-- start Document section --
Using GOTPCREL relocations for personality and typeinfo eh_frame references?

eh_frame sections emitted by Clang use an indirect encoding for the personality pointer and typeinfo references (to avoid text relocations). I noticed a few potential issues with these references; see Compiler Explorer for an example:

  • The typeinfo pointers (.L_ZTIi.DW.stub in my example) are emitted directly under the .data section. As far as I understand, this means they won’t be deduplicated across compile units. I don’t think they need to be writable either.
  • The personality pointer (DW.ref.__gxx_personality_v0) is emitted in its own COMDAT section, so it’ll be deduplicated, but it’s still being emitted in the writable .data section.
  • On aarch64, the indirect references to these pointers are encoded as sdata8, because code and data can be up to 4 GB away even in the small code model.
-- end Document section --
Tasks to carry out:
(1) Do these statements agree with the post on eh_frame references? (a) The typeinfo pointers are emitted under the .data section. (b) The personality pointer is emitted outside any COMDAT section. (c) On aarch64, the indirect references to these pointers are encoded as sdata4. Answer yes or no for each, quoting the words of the post that decide it.
(2) Can you repeat, word for word, the part of the eh_frame post that opens with the words containing "Using GOTPCREL relocations" and closes with "small code model."?
None of the entries after the text are needed here.
-- start Stored data --
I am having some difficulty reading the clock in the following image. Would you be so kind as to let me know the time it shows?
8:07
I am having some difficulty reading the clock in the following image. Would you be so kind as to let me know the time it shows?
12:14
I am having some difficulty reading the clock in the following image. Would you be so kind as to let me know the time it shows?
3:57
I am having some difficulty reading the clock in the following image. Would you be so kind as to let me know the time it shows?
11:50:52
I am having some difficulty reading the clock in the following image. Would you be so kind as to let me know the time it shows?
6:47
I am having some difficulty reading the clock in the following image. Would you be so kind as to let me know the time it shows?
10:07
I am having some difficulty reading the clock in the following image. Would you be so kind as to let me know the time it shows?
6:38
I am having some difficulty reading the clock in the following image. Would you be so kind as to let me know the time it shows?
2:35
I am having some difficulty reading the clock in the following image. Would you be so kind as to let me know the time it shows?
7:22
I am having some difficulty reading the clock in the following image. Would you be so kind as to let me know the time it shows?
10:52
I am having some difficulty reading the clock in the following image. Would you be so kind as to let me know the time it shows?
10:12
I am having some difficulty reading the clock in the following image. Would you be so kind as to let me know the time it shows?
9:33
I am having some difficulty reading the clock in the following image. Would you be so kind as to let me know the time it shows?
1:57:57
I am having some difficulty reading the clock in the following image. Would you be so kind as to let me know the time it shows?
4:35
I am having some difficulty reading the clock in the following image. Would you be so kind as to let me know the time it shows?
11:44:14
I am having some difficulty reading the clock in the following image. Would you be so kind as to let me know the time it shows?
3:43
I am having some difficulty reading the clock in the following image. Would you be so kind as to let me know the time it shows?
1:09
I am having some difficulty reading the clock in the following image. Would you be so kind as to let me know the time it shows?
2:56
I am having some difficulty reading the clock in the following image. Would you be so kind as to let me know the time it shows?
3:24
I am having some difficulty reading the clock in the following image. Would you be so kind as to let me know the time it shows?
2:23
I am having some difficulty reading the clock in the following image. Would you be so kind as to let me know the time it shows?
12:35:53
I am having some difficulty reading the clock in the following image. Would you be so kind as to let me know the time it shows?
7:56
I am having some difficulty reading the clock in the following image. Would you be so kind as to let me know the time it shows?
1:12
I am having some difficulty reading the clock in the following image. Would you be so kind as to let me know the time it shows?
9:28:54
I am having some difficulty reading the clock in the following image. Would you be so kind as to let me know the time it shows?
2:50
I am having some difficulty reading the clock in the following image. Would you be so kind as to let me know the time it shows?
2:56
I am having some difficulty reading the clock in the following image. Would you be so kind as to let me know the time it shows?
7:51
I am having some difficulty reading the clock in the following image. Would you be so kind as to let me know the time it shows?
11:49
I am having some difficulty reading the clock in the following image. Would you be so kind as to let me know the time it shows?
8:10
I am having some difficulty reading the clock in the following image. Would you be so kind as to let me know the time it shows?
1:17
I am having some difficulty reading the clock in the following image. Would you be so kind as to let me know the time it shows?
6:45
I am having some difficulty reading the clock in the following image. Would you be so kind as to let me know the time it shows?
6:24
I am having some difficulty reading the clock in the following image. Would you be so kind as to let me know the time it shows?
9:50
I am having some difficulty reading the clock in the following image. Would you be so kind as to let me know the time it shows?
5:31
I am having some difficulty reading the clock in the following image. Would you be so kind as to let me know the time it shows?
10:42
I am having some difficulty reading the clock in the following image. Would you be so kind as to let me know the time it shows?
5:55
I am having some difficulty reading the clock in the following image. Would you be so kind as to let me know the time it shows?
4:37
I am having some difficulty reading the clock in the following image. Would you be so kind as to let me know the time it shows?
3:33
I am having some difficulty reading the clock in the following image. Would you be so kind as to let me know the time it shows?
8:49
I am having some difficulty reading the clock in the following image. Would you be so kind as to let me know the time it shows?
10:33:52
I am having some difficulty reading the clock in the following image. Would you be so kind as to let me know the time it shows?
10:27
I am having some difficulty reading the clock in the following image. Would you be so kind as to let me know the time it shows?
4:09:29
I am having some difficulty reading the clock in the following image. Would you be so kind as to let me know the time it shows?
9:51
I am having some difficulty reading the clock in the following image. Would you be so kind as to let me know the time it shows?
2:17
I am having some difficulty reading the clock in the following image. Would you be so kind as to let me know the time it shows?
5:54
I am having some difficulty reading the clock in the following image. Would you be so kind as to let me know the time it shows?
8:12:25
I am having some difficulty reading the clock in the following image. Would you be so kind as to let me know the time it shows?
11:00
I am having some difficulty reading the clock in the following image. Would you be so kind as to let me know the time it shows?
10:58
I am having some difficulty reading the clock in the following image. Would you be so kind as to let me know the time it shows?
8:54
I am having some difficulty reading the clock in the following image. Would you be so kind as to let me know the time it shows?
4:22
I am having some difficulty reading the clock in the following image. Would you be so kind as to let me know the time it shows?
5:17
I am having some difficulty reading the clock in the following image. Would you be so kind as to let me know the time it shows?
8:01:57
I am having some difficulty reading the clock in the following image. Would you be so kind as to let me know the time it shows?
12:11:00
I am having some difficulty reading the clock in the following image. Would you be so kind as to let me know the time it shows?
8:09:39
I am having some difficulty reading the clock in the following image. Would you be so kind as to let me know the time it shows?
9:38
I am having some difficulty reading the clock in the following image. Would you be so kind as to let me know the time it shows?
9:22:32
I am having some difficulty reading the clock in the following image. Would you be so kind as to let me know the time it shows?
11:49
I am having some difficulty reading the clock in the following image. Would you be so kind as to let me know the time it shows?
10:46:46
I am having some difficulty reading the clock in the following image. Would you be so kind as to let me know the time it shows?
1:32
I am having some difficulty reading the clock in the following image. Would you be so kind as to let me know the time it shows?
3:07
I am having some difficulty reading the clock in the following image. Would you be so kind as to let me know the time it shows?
-- end Stored data --
Complete answers:
(1)
(a) Yes: "are emitted directly under the .data section"
(b) No: "is emitted in its own COMDAT section"
(c) No: "are encoded as sdata8"

(2)
Using GOTPCREL relocations for personality and typeinfo eh_frame references?

eh_frame sections emitted by Clang use an indirect encoding for the personality pointer and typeinfo references (to avoid text relocations). I noticed a few potential issues with these references; see Compiler Explorer for an example:

  • The typeinfo pointers (.L_ZTIi.DW.stub in my example) are emitted directly under the .data section. As far as I understand, this means they won’t be deduplicated across compile units. I don’t think they need to be writable either.
  • The personality pointer (DW.ref.__gxx_personality_v0) is emitted in its own COMDAT section, so it’ll be deduplicated, but it’s still being emitted in the writable .data section.
  • On aarch64, the indirect references to these pointers are encoded as sdata8, because code and data can be up to 4 GB away even in the small code model.